## Problem
Gather every line of the listing below that contains the string "chart" and copy each one in full.

■ ■ ■ ■

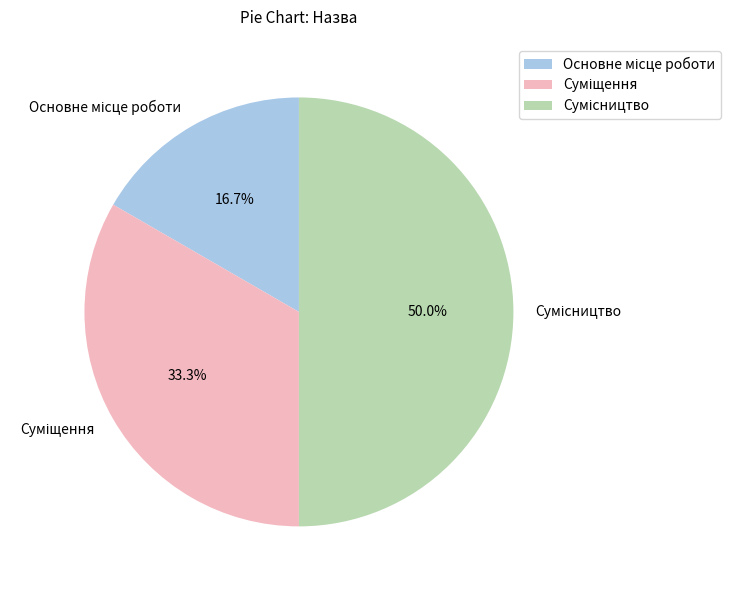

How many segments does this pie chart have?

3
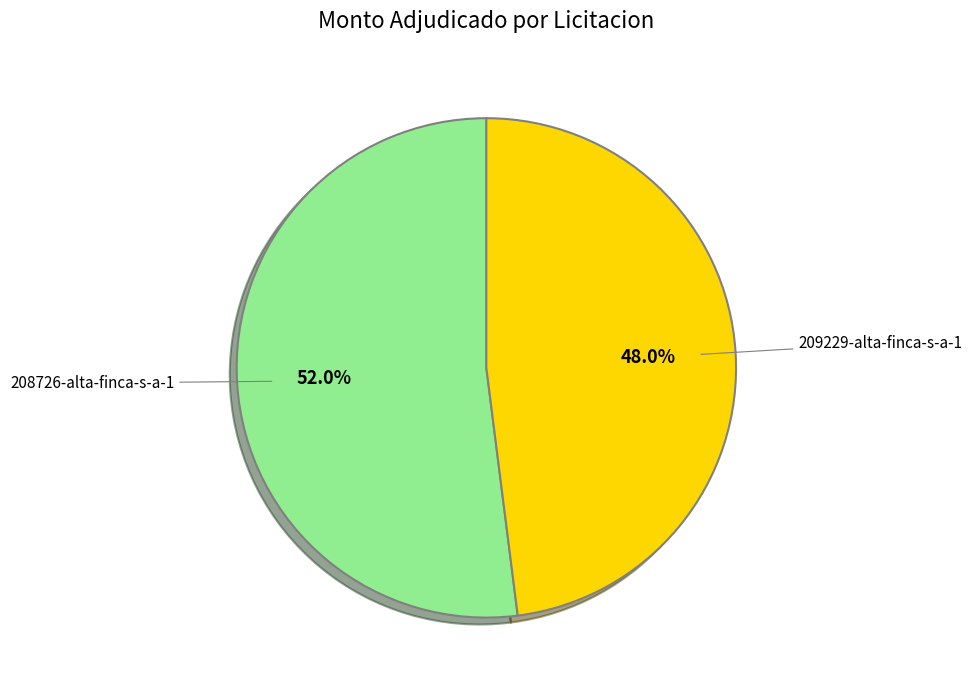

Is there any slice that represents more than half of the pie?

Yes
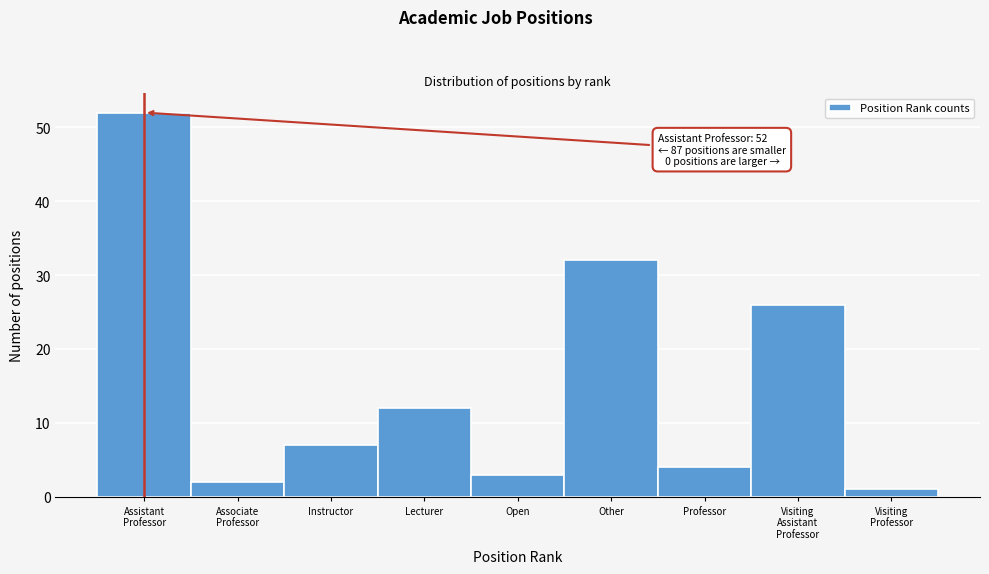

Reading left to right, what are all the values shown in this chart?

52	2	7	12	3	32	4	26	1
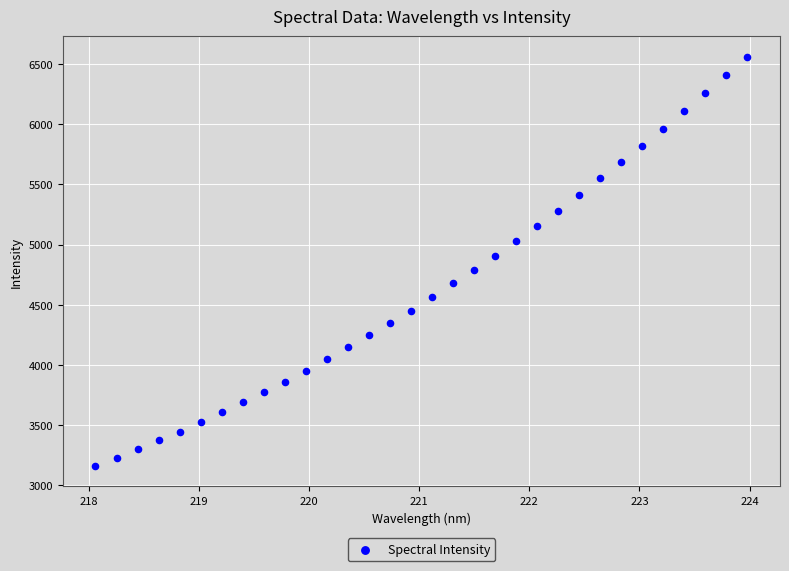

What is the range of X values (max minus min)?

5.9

■ ■ ■ ■

## Response for this exercise
How many segments does this pie chart have?
Reading left to right, what are all the values shown in this chart?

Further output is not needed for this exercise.